» Input data:

******

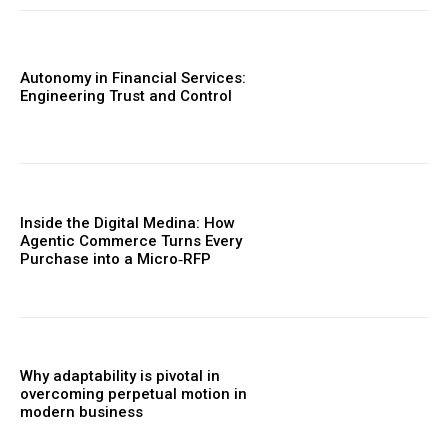
Autonomy in Financial Services:
Engineering Trust and Control
Inside the Digital Medina: How
Agentic Commerce Turns Every
Purchase into a Micro‑RFP
Why adaptability is pivotal in
overcoming perpetual motion in
modern business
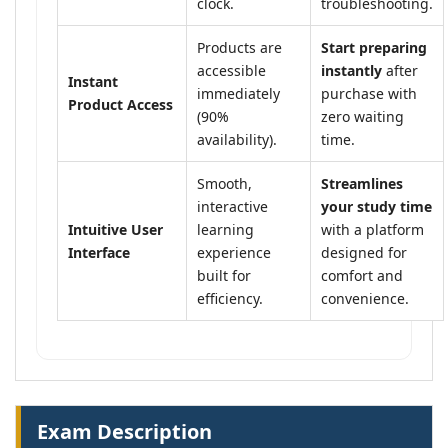
clock.
troubleshooting.
Products are
Start preparing
accessible
instantly
after
Instant
immediately
purchase with
Product Access
(90%
zero waiting
availability).
time.
Smooth,
Streamlines
interactive
your study time
Intuitive User
learning
with a platform
Interface
experience
designed for
built for
comfort and
efficiency.
convenience.
Exam Description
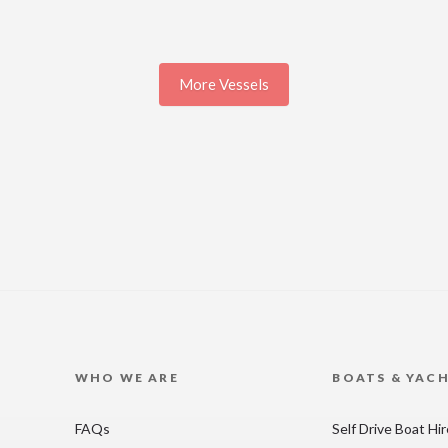
More Vessels
WHO WE ARE
BOATS & YAC
FAQs
Self Drive Boat Hi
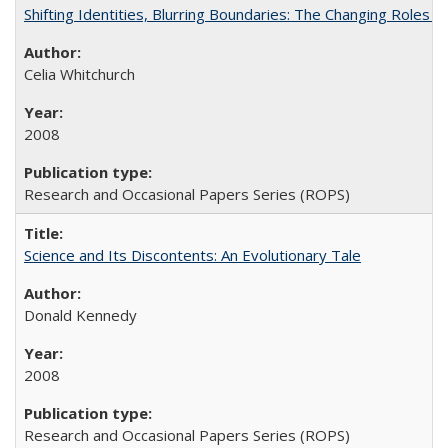
Shifting Identities, Blurring Boundaries: The Changing Roles 
Celia Whitchurch
2008
Research and Occasional Papers Series (ROPS)
Science and Its Discontents: An Evolutionary Tale
Donald Kennedy
2008
Research and Occasional Papers Series (ROPS)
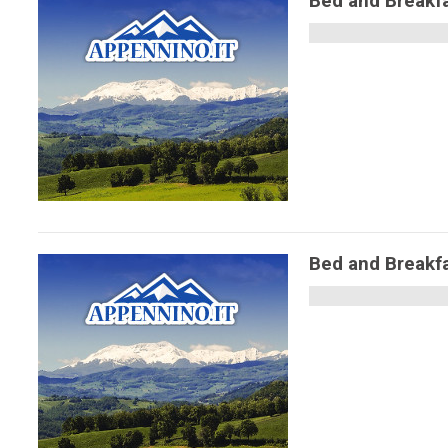
Bed and Breakfa
Bed and Breakfa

******

» Requirement:
Starting from the line where "Shifting Identities, Blurring" appears, copy every line through the end of the material, both ends included, but no pictures.

» Task answer:
Shifting Identities, Blurring Boundaries: The Changing Roles 
Celia Whitchurch
2008
Research and Occasional Papers Series (ROPS)
Science and Its Discontents: An Evolutionary Tale
Donald Kennedy
2008
Research and Occasional Papers Series (ROPS)
Bed and Breakfa
Bed and Breakfa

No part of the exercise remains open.